▶ **Fragmento citado**:
Lebrecht se frotaba las manos porque siempre ha defendido que el autor de La música en el castillo del cielo, un espléndido retrato sobre J. S. Bach que aquí ha publicado Acantilado, es un hombre «colérico». El asunto del puñetazo, pues de eso se trata, vendría a corroborar esta tesis, que a decir verdad no casa con la imagen que tenemos de sir John quienes le hemos tratado de cerca. Gardiner es un tipo afable en las distancias cortas, dotado de una fina capa irónica de hombre del norte, amante de la buena mesa y, sobre todo, la jardinería, tan fiel en sus obsesiones (Monteverdi, Bach, Berlioz) como fobias (Mahler). Como todo perfeccionista, empeñado en la búsqueda del máximo rigor, de la excelencia sin compromiso, puede que en alguna ocasión perdiese los estribos durante algún ensayo, mostrando un desacuerdo con desusada vehemencia. Pero de ahí a mostrarlo como un ser iracundo media un abismo que este desafortunado episodio no viene, en ningún caso, a cancelar.

▶ **Datos del ejercicio**:
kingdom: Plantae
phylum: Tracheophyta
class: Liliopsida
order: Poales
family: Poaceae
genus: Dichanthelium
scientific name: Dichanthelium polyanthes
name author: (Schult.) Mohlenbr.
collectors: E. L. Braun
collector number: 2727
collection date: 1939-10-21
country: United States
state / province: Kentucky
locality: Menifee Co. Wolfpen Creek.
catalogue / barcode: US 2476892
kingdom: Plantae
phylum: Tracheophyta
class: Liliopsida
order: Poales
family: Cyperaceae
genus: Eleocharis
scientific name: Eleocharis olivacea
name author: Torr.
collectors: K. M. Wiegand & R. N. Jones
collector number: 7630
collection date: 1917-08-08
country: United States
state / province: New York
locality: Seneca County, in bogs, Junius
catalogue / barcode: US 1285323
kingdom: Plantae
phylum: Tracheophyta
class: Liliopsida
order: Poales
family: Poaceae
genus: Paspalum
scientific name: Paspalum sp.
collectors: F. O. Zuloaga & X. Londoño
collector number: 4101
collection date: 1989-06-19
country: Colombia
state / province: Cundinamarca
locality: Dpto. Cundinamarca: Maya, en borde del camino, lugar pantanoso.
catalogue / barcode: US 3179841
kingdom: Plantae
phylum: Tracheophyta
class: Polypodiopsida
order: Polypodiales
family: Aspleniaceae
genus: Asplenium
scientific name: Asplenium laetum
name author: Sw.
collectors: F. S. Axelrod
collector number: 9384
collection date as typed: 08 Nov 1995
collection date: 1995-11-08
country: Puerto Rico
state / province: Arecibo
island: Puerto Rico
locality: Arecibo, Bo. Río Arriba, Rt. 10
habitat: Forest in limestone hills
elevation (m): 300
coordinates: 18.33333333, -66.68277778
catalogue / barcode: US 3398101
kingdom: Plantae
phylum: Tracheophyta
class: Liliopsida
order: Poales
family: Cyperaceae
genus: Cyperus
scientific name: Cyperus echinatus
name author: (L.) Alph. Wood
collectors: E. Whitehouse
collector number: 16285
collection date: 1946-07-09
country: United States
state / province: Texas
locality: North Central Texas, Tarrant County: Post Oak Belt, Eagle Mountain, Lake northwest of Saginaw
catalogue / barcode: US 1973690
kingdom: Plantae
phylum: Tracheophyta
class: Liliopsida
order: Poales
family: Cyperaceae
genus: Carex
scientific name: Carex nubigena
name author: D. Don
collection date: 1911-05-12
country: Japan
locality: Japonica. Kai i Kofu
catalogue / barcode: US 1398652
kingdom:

▶ **Qué se pide**: Indica, por favor, qué compositor aparece entre las fobias de Gardiner en el fragmento sobre él. El listado es material independiente del fragmento.

▶ **Solución del ejercicio**: Mahler.